He submitted himself to her care. After the agony of the last few hours the sound of her shrill, but not unpleasant, voice and her breathless anxiety on his behalf seemed almost grateful. He was hustled into dry clothes, and his feet and hands were rubbed into a state of glowing warmth. Fresh logs were thrown upon the fire, a kettle boiled, and some tea deftly prepared. From one of her parcels came bread and meat. He ate at her bidding. Outside the storm grew in violence.
She sat crouched almost at his feet, the firelight playing on her brown hair, her eyes wet with tears.

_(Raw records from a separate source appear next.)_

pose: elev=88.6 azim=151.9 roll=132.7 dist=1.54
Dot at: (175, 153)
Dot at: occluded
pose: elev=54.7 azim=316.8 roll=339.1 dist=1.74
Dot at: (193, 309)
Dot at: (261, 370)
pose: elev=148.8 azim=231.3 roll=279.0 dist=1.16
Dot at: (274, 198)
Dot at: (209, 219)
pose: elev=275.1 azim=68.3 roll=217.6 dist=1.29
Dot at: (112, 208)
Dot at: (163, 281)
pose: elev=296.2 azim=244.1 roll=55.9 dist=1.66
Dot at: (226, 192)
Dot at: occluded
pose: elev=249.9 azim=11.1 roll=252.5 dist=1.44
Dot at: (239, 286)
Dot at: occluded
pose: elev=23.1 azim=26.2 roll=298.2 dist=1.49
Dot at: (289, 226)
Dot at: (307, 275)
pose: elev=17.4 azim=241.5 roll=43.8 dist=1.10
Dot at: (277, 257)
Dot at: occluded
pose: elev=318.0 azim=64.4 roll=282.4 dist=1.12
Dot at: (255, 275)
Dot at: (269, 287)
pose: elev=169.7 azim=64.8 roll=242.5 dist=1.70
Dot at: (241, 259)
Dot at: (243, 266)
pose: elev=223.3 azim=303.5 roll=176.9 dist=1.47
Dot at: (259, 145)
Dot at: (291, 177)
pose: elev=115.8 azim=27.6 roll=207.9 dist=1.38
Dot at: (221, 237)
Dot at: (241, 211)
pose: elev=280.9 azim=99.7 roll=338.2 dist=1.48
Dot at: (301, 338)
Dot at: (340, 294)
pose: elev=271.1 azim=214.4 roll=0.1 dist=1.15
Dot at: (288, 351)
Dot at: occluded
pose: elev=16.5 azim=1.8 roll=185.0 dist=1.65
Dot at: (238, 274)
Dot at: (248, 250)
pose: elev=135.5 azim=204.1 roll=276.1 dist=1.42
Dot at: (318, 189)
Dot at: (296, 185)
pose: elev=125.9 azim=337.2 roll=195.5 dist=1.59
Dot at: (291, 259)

A clearer sense of what was happening came to him. He sat up suddenly.
"How did you come here?" he asked.
"I haven"t a home," she said. "Mother died last Thursday, Nancy"s taken the kids, father"s in jail--he"s got six months."
His old pity was revived. He smoothed her hair.
"Poor child!"
At his touch the sobs came. Her head drooped upon his knee.
"Nancy wouldn"t have me in the house; her husband thinks he likes me, and I am afraid of him. I"d nowhere to sleep, so I walked out here, meaning to sleep in the woods. Don"t turn me out, oh, don"t! I"m all alone in the world, and I don"t want to be like the others. Let me stay. I"ll do everything for you. I won"t speak when you don"t want me to. You"ll never know I"m here, except when you want anything done.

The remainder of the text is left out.